Dem Kurs von Novartis folgen inzwischen auch andere Pharmakonzerne, die zuvor noch ganz auf das klassische Medikamentengeschäft setzten. Pfizer und Sanofi-Aventis etwa versuchen ihr Geschäft mit patentfreien und freiverkäuflichen Arzneien sowie anderen Gesundheitsprodukten zu verstärken. Ferner wächst das Interesse an spezialisierten Biotechfirmen. Mit dem Übernahmeversuch beim US-Biotechunternehmen Genzyme etwa versucht Sanofi-Aventis in das Geschäft mit Medikamenten gegen seltene Erbkrankheiten vorzudringen. Auch die Tiermedizin gilt teilweise wieder als attraktives Gebiet.

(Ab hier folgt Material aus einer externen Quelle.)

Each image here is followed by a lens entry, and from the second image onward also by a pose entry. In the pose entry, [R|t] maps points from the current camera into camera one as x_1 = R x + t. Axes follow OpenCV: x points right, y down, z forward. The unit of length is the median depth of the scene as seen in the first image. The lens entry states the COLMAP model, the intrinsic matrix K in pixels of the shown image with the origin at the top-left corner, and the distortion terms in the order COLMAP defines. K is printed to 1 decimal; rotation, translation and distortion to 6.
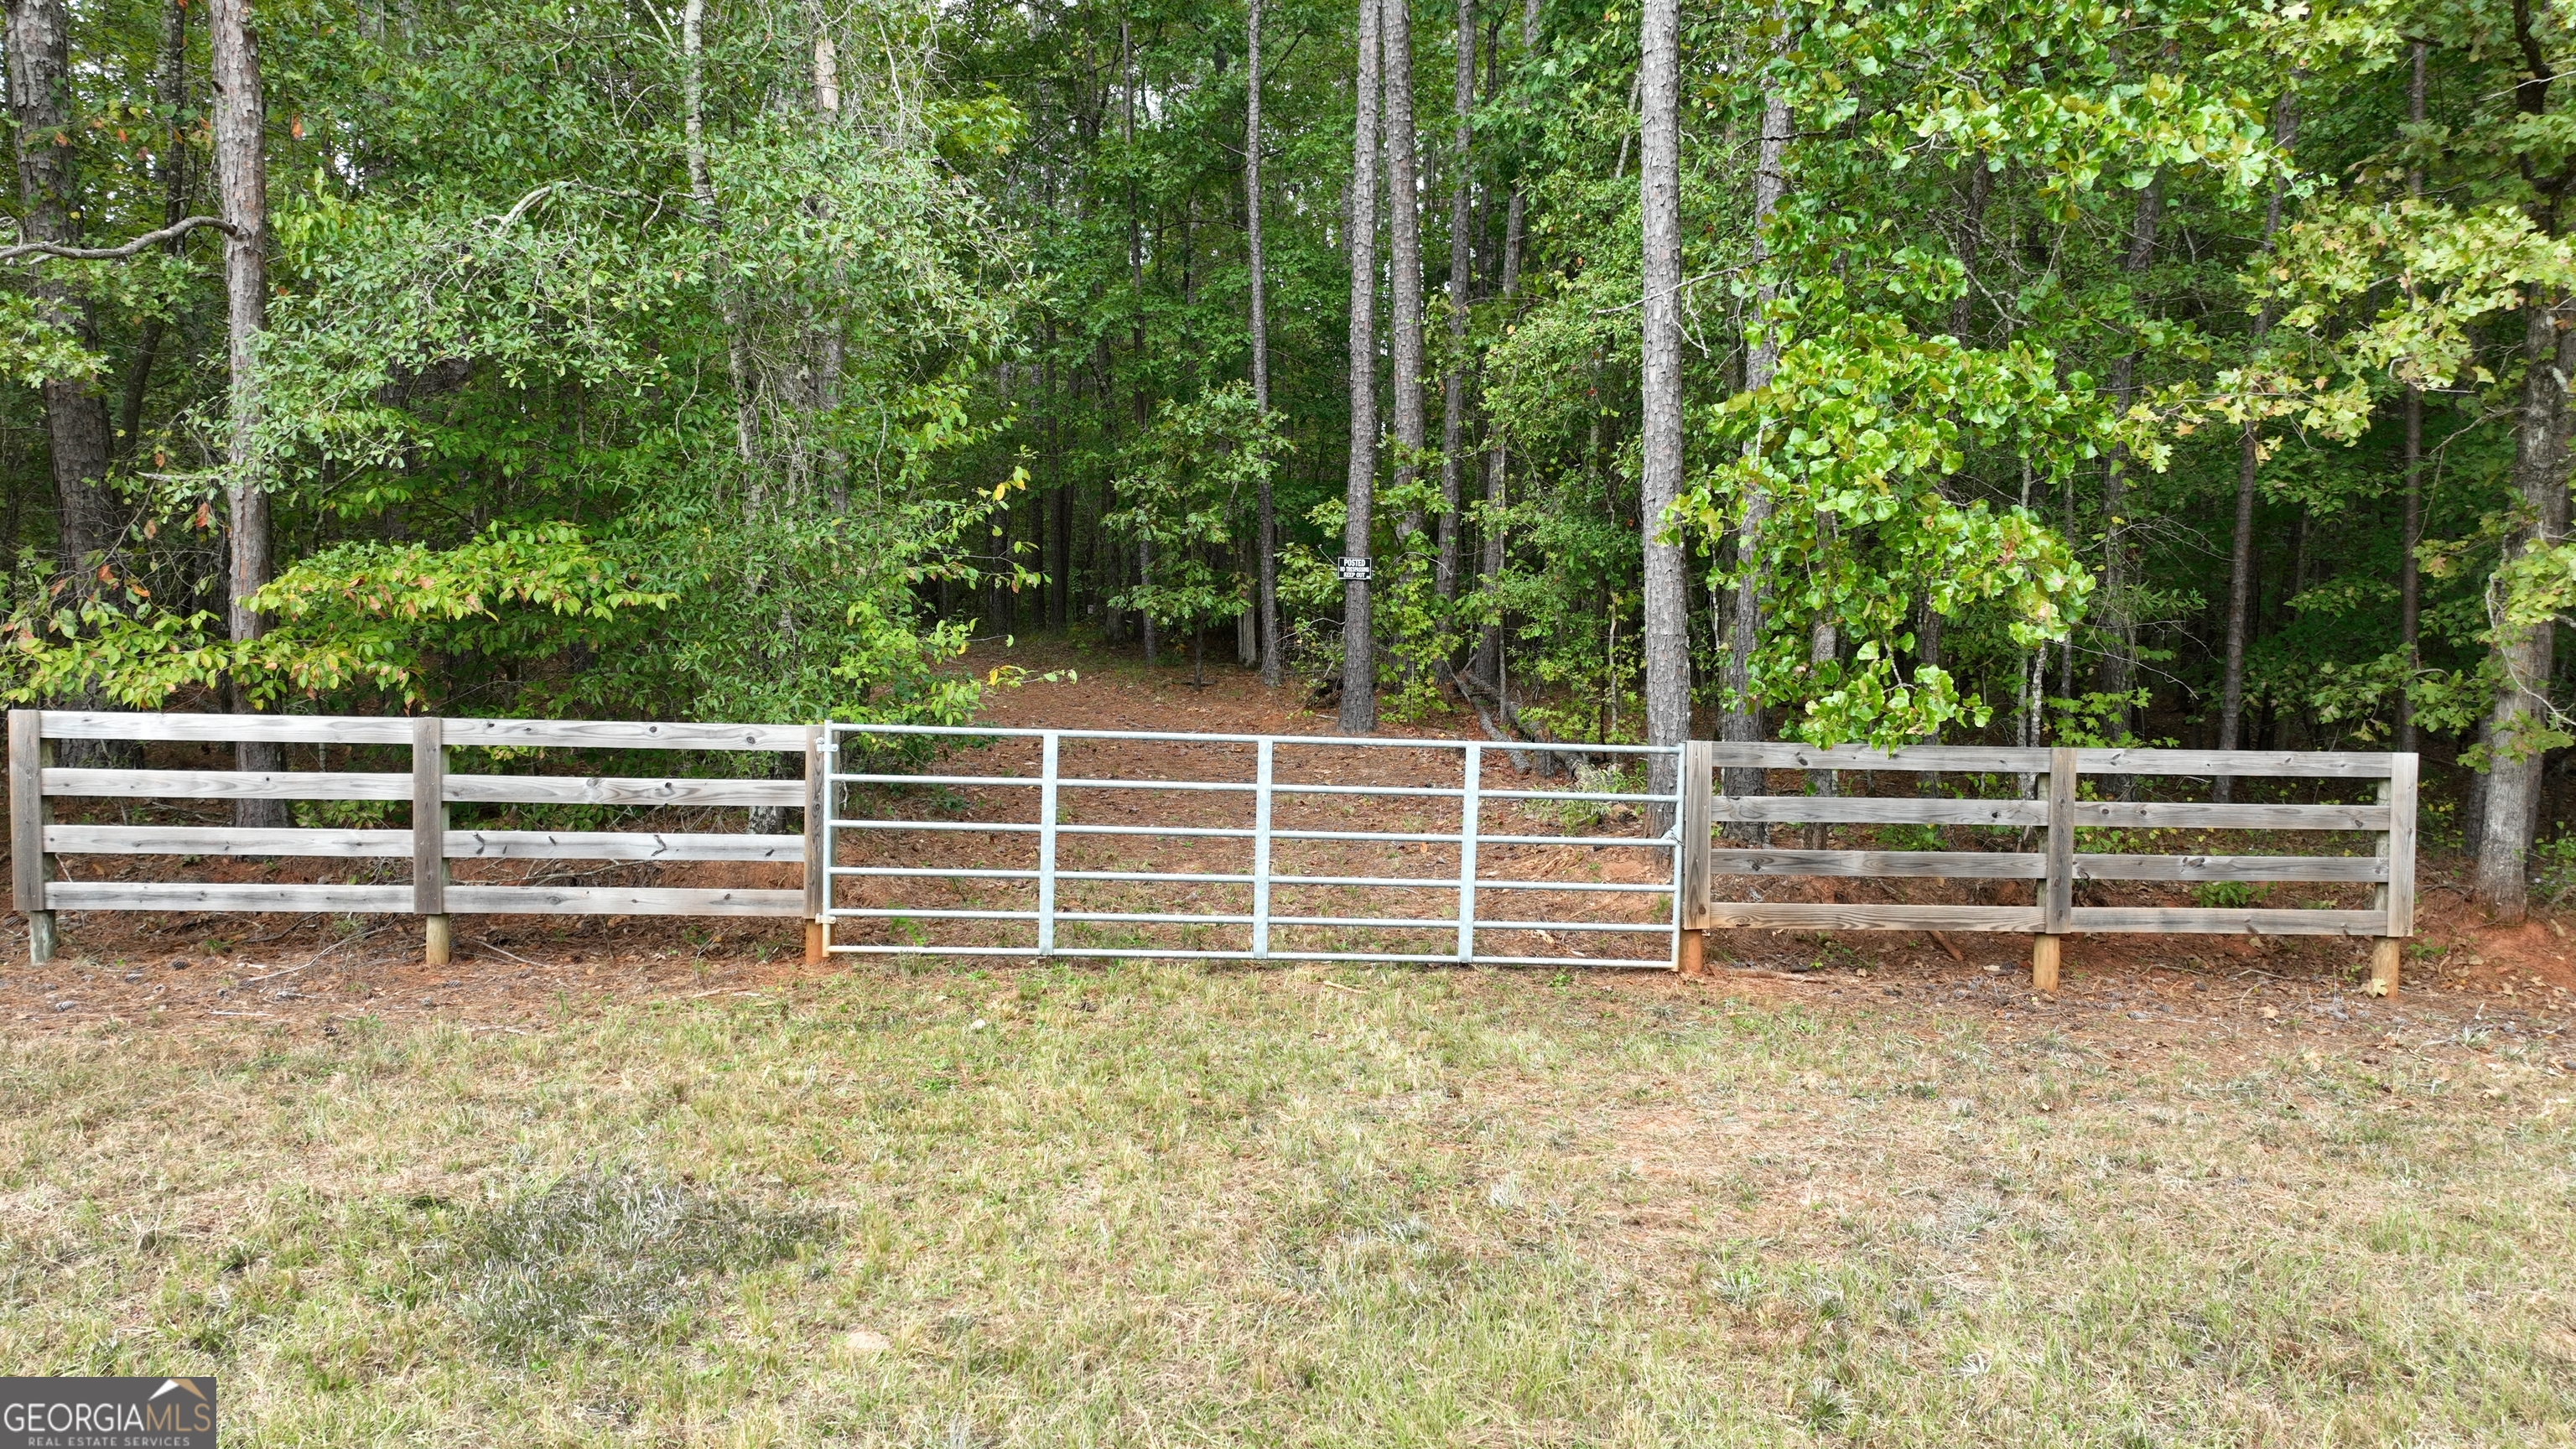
lens RADIAL K [[1753.1, 0, 1294.9], [0, 1753.1, 847.7], [0, 0, 1]] dist [-0.002402, 0.000022]
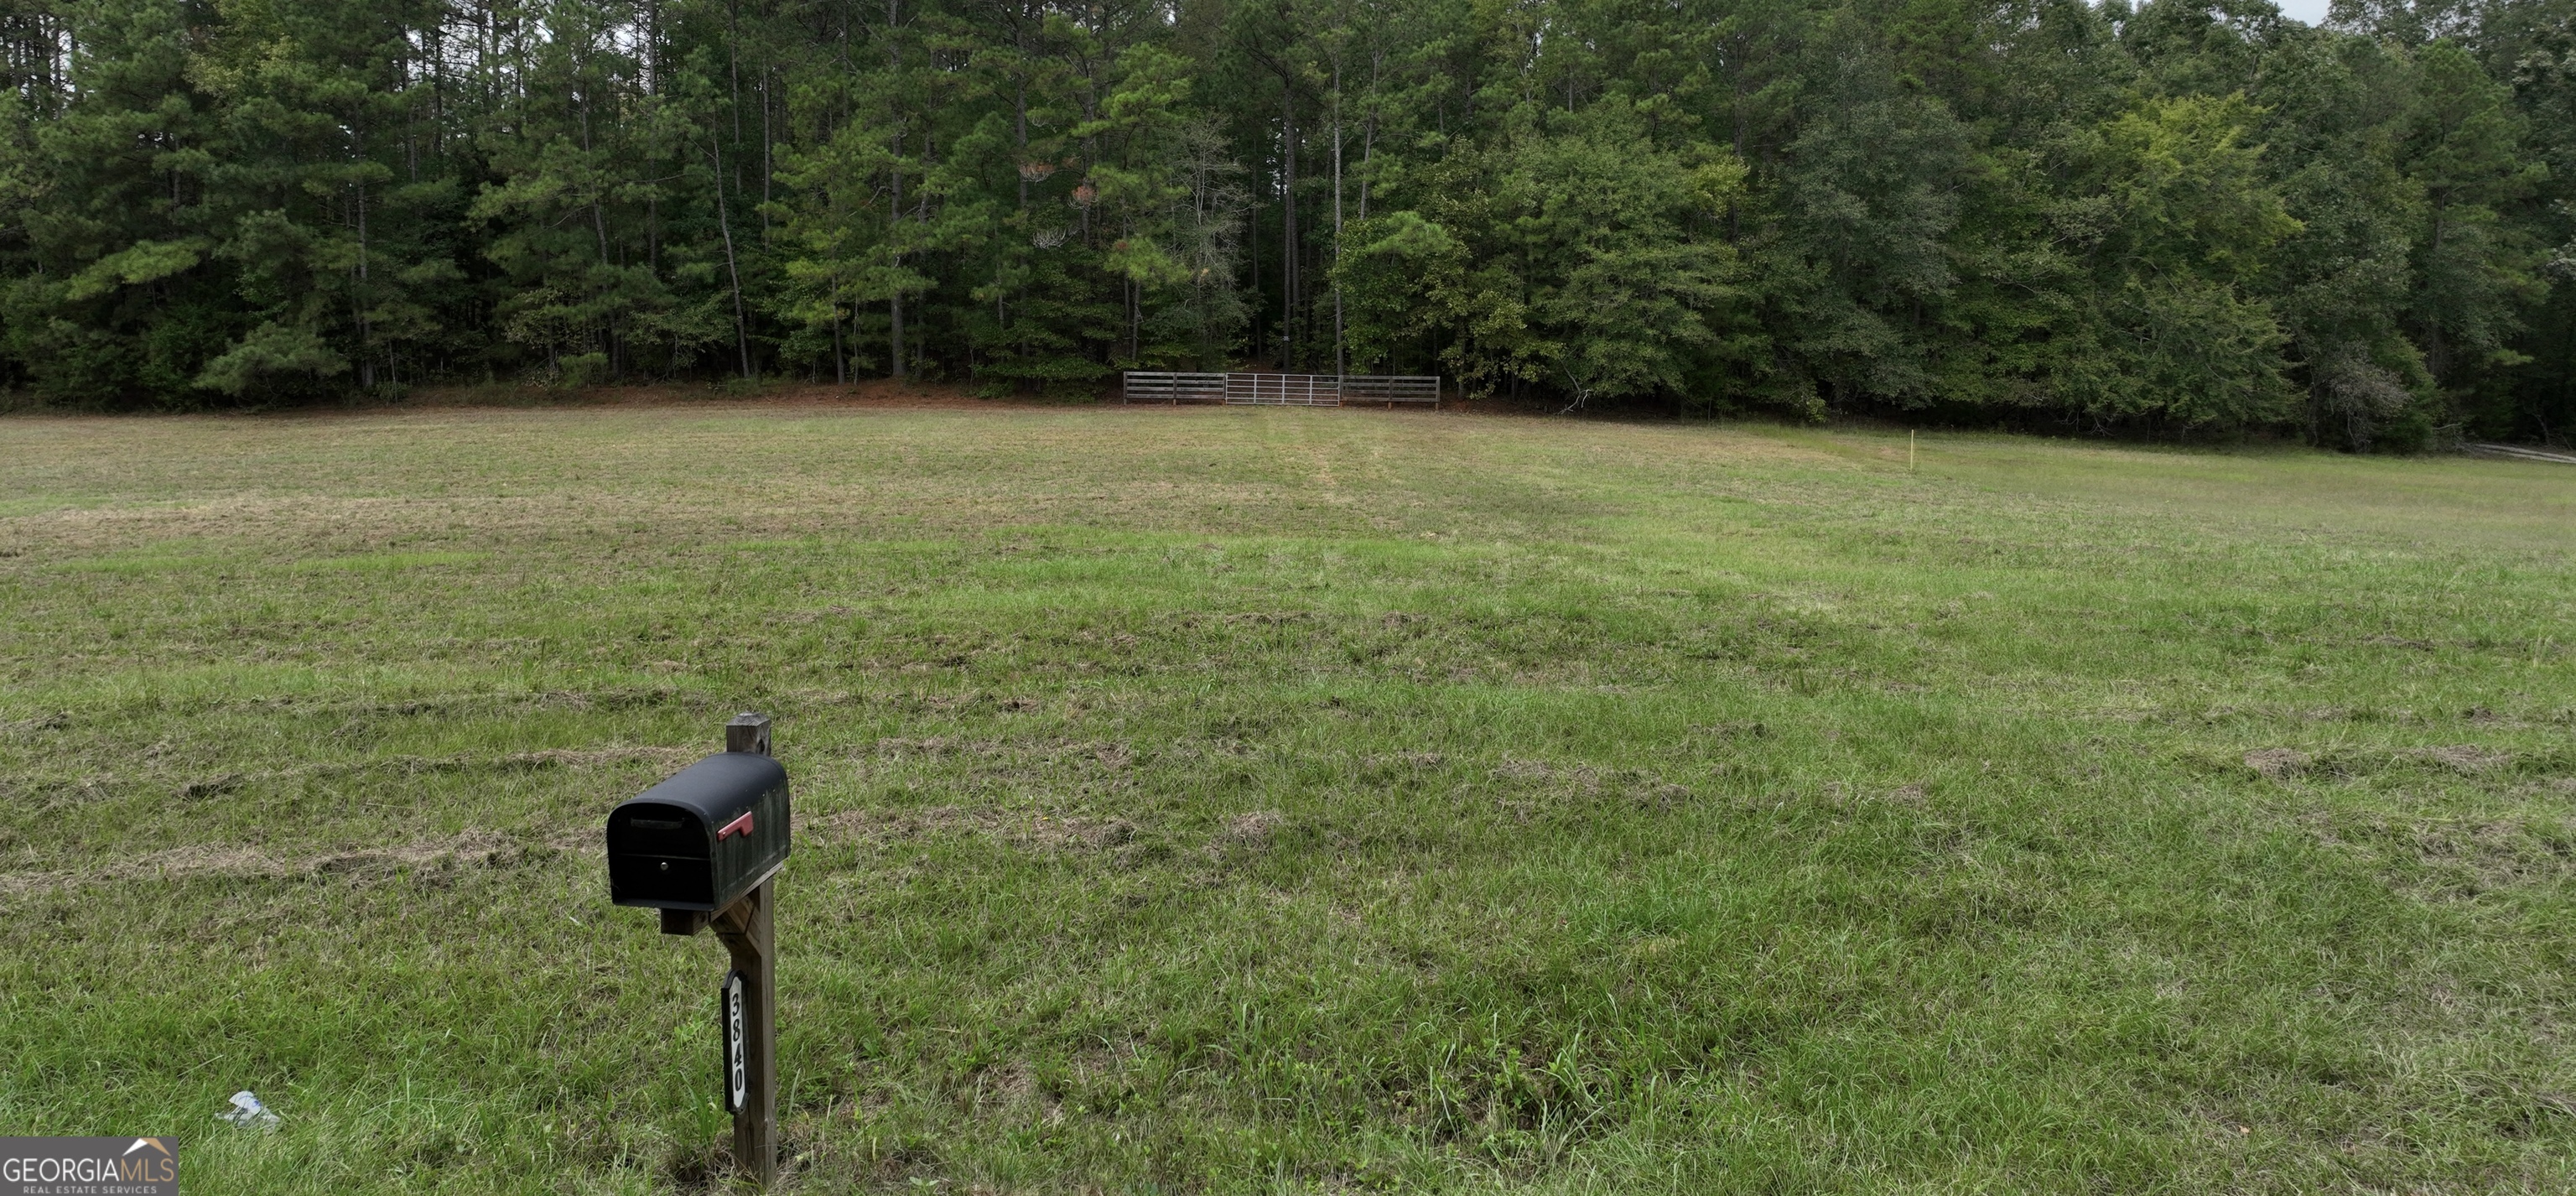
lens RADIAL K [[1710.2, 0, 1281.4], [0, 1710.2, 567.1], [0, 0, 1]] dist [-0.000720, -0.000031]
pose [[0.997142, -0.011221, 0.074717, -0.551667], [0.008126, 0.999101, 0.041607, 0.434657], [-0.075117, -0.040881, 0.996336, -6.080827]]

Die Pharmariesen versuchen auf diese Weise, ihre Risiken breiter zu streuen. Denn das Geschäft mit Originalmedikamenten für die Allgemeinmedizin, das in der Vergangenheit stets die üppigsten Erträge abwarf, entpuppte sich in den letzten Jahren als extrem unsicher und bietet für die Mehrzahl der großen Pharmahersteller inzwischen kaum noch Wachstumsperspektiven. Das Hauptproblem besteht darin, dass aus den Forschungsabteilungen nicht genügend Neuentwicklungen kommen, um die Patentabläufe bei Altprodukten zu kompensieren. Preise und Umsätze geraten daher unter Druck. Einer Studie der Unternehmensberatung Roland Berger zufolge setzen inzwischen drei Viertel aller Pharmamanager auf Diversifikation, um drohende Umsatz- und Ertragsdellen im Kerngeschäft auszugleichen.

Rating des Konzerns nicht in Gefahr

Der Trend schlägt sich in steigenden Preisen für kleinere Pharmaspezialisten und Gesundheitsfirmen nieder. Relativ zu ihren Erträgen werden sie deutlich höher bewertet als die etablierten Pharmakonzerne. Auch Novartis greift für die Expansion tief in die Tasche. Die Bewertung von Alcon bewegt sich in der Spitzengruppe vergleichbarer Transaktionen. Schon vor der Aufstockung der Offerte beurteilten Analysten den Zukauf als teuer.

Die Übernahme hat zudem Spuren in der Bilanz hinterlassen. Anstelle der früheren Netto-Cash-Position weist Novartis per Ende September eine Netto-Finanzverschuldung von rund 19 Milliarden Dollar aus. Durch den Kauf der restlichen Alcon-Anteile wird sie sich unwesentlich erhöhen, da Novartis den Preis überwiegend mit eigenen Aktien begleichen will. Das AA-Rating des Konzerns ist damit nicht gefährdet. Zudem gibt die hohe Ertragskraft Novartis Spielraum. Immerhin erwirtschaftet Novartis derzeit etwa zehn Milliarden Dollar frei verfügbaren Cash-Flow pro Jahr.